Проводя дни и ночи в печально известном петербургском кабаке «Малый Ярославец» в компании таких же богемных отщепенцев, как и он сам, Мусоргский сознательно перерубал связи между собой и «приличными» кругами петербургской элиты. Мусоргский и его собутыльники идеализировали свой алкоголизм, возводя его в ранг платформы этической и даже эстетической оппозиции. Их бравада была курсом на самоизоляцию.

Мусоргский и желал порвать связи с обществом, и страшился этого. Манифестом этой амбивалентности стало самое «петербургское» сочинение Мусоргского – вокальный цикл, символически названный автором «Без солнца» (1874, на стихи одного из ближайших друзей композитора Арсения Голенищева-Кутузова).

«Без солнца» состоит из шести песен-монологов человека, ощущающего себя в центре мегалополиса как в пустыне. Его любовь, попытки контактов, общения – все в прошлом. Настоящее не существует, но даже прошлое, быть может, иллюзорно. Мимолетный взгляд, пойманный в толпе и превратившийся в неотвязное воспоминание, – эта деталь акцентируется Мусоргским с той же сюрреалистической настойчивостью, с какой это делает в своих произведениях Достоевский.

У протагониста Мусоргского нет и будущего. Белой петербургской ночью он сидит, заключенный в четыре стены своей маленькой комнаты, точно Раскольников из «Преступления и наказания», и подводит итоги своему одинокому, безрадостному существованию. И когда в тихой прострации завершается последняя убаюкивающая и завораживающая песня цикла, становится ясно, что у его героя нет иного выхода, кроме самоубийства. Город отвергает раздавленного человека, и тот готов исчезнуть, раствориться в небытии – без громких сцен, без пафоса, по-петербургски.

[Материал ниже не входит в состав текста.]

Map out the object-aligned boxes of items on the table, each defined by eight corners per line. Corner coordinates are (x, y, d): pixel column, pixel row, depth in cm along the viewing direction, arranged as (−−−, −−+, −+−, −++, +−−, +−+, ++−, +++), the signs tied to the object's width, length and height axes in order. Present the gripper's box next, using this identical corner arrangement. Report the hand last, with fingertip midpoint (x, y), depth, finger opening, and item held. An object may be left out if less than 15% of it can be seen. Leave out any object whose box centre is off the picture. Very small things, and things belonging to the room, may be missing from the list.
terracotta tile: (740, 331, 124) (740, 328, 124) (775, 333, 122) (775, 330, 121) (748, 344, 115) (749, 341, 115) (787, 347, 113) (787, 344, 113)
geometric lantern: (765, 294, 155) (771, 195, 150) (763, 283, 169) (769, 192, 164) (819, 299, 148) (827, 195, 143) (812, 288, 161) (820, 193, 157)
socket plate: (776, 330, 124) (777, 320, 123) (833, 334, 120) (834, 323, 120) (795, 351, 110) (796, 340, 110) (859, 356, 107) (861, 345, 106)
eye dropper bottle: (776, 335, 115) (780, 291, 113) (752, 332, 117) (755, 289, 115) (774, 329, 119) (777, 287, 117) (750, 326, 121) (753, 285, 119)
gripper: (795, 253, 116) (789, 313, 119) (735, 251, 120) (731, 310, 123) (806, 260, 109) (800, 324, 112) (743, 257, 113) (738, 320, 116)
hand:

«Без солнца» – один из художественных пиков Мусоргского и его самый весомый вклад в «петербургиану», в миф Петербурга по Достоевскому. Этот цикл – маленькая энциклопедия стиля композитора – с той необыкновенной по выразительности и прихотливости вокальной линией, свободной от формальных оков, с теми смелыми гармониями и свежестью фортепианного сопровождения, с тем потрясающим лаконизмом и сдержанностью, которые сделали Мусоргского таким откровением для Клода Дебюсси и Мориса Равеля, а через них – и для всей музыкальной культуры XX века. Влияние Мусоргского, огромное и всеобъемлющее в России, заметно во многих вокальных сочинениях западных композиторов нашего времени, от опер чеха Леоша Яначека до вокальных циклов американца Неда Рорема.

Смерть Мусоргского была фактически самоубийством. После вызванного алкоголизмом удара он был помещен друзьями в военный госпиталь, где под строгим присмотром сочувствующего доктора состояние его здоровья стало улучшаться. Почувствовав себя бодрее, Мусоргский подкупил сторожа большой по тем временам суммой в 25 рублей, и тот принес композитору бутыль запрещенного ему алкоголя.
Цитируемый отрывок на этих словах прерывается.